Atraviesa entonces la puerta el silencio del poeta. Dejó el fuego con la esperanza del corazón, a la caída de las sombras. Sabe que su pecho es una catedral en ruinas, que en cada paso descubre la ceniza de vuelta a la verdad; que florece de nuevo el jardín de su conciencia y salta de alegría en brazos de la amada con el alma desnuda, incendiada por la ley del amor.

Y aunque sus nubes ya no llueven inciensos sobre su rostro, sabe que regará siempre las raíces con gotas de su sangre. No quiere que nadie le envíe el silencio atronador de la amada inmóvil y se esconde detrás de la palabra y el misterio.

Ella hace suya la desdicha del poeta. Y se cobija en su pecho para que duerman los sueños perdidos del pesebre, como si no hubiera lugar para el dolor en la oquedad del tiempo. “Dime –le escribe a la amada– si las cenizas que sostengo como una realidad a punto de olvidar varían su recuerdo al tercer día”.

Porque Getsemaní no es un recurso literario ni la huella de la desolación. Se trata de un sentimiento profundo y religioso que vibra en todos los versos de Arturo de Vicente.

Como Rabindranath Tagore, solloza por no ser una de las ruedas del poder, sino una de las cuatro afectadas por él.
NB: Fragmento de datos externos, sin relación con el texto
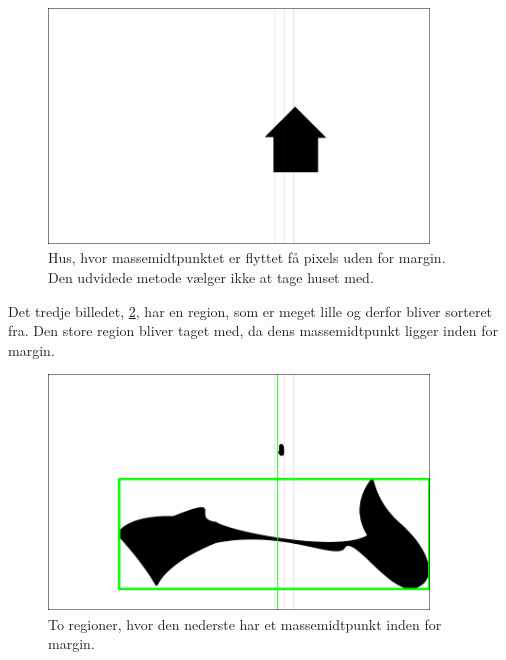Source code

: \begin{figure}[h!!]
	\begin{center}
		\includegraphics[width=0.9\textwidth,angle=0]{afsnit/afprovning/billeder/udvidet_losning/udvidet_hus2_test.png}
	\end{center}
	\caption[]{Hus, hvor massemidtpunktet er flyttet få pixels uden for margin. Den udvidede metode vælger ikke at tage huset med.}
	\label{hus_virker_ikke}
\end{figure}

Det tredje billedet, \ref{udvidet_blob_test}, har en region, som er
meget lille og derfor bliver sorteret fra. Den store region bliver taget
med, da dens massemidtpunkt ligger inden for margin. 

\begin{figure}[h!!]
	\begin{center}
		\includegraphics[width=0.9\textwidth,angle=0]{afsnit/afprovning/billeder/udvidet_losning/udvidet_blob2_test.png}
	\end{center}
	\caption[]{To regioner, hvor den nederste har et massemidtpunkt inden for margin.}
	\label{udvidet_blob_test}
\end{figure}

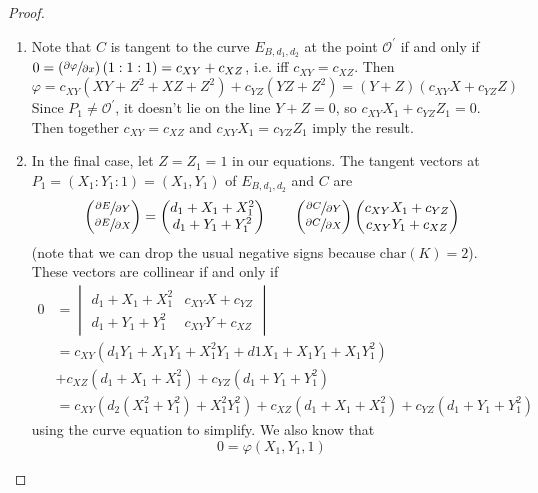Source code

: \begin{proof}
\begin{enumerate}
\item
Note that $C$ is tangent to the curve $E_{B, d_1, d_2}$ at the point
    $\mathcal{O}^\prime$ if and only if $0 = \left(\sfrac{\partial\varphi}
    {\partial x}\right)(1 : 1 : 1) = c_{XY} + c_{XZ}$, i.e. iff $c_{XY} =
    c_{XZ}$.
Then
\[
\varphi
    =   c_{XY}(XY + Z^2 + XZ + Z^2) + c_{YZ}(YZ + Z^2)
    =   (Y + Z)(c_{XY}X + c_{YZ}Z)
\]
Since $P_1 \ne \mathcal{O}^\prime$, it doesn't lie on the line $Y + Z = 0$, so
    $c_{XY}X_1 + c_{YZ}Z_1 = 0$.
Then together $c_{XY} = c_{XZ}$ and $c_{XY}X_1 = c_{YZ}Z_1$ imply the result.

\item
In the final case, let $Z = Z_1 = 1$ in our equations.
The tangent vectors at $P_1 = (X_1 : Y_1 : 1) = (X_1, Y_1)$ of
    $E_{B, d_1, d_2}$ and $C$ are
\[
\begin{pmatrix}
    \sfrac{\partial E}{\partial Y} \\ \sfrac{\partial E}{\partial X}
\end{pmatrix}
=   
\begin{pmatrix}
d_1 + X_1 + X_1^2 \\ d_1 + Y_1 + Y_1^2
\end{pmatrix}
\qquad
\begin{pmatrix}
    \sfrac{\partial C}{\partial Y} \\ \sfrac{\partial C}{\partial X}
\end{pmatrix}
\begin{pmatrix}
c_{XY}X_1 + c_{YZ} \\ c_{XY}Y_1 + c_{XZ}
\end{pmatrix}
\]
    (note that we can drop the usual negative signs because $\textrm{char}(K) =
    2$).
These vectors are collinear if and only if
\begin{align*}
0
    &=  \begin{vmatrix}
        d_1 + X_1 + X_1^2   &   c_{XY}X + c_{YZ}\\
        d_1 + Y_1 + Y_1^2   &   c_{XY}Y + c_{XZ}
        \end{vmatrix}\\
    &=  c_{XY}(d_1Y_1 + X_1Y_1 + X_1^2Y_1 + d1X_1 + X_1Y_1 + X_1Y_1^2)\\
    &+c_{XZ}(d_1 + X_1 + X_1^2) + c_{YZ}(d_1 + Y_1 + Y_1^2)\\
    &=  c_{XY}(d_2(X_1^2 + Y_1^2) + X_1^2Y_1^2) +
        c_{XZ}(d_1 + X_1 + X_1^2) +
        c_{YZ}(d_1 + Y_1 + Y_1^2)
\end{align*}
    using the curve equation to simplify.
We also know that
\[
0   =   \varphi(X_1, Y_1, 1)
\]
\end{enumerate}
\end{proof}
Aprovecha entonces al adolescente que lleva datos y le llueven las serpientes. Se esfuerza por secar el sudor de su frente y el de las espigas de su memoria.

No pierde la conciencia del tiempo y entra en un mundo sin sabor donde el agua se turbia y, amontonadas como escombros, las almas aguardan impacientes la hora de nacer. Abraza el poeta los pétalos del tiempo y solo escucha el silencio atronador de la vida que se va.

Un libro, en fin, este Getsemaní de Arturo de Vicente que se lee de un tirón y sumerge al lector en las aguas oscuras del pensamiento profundo.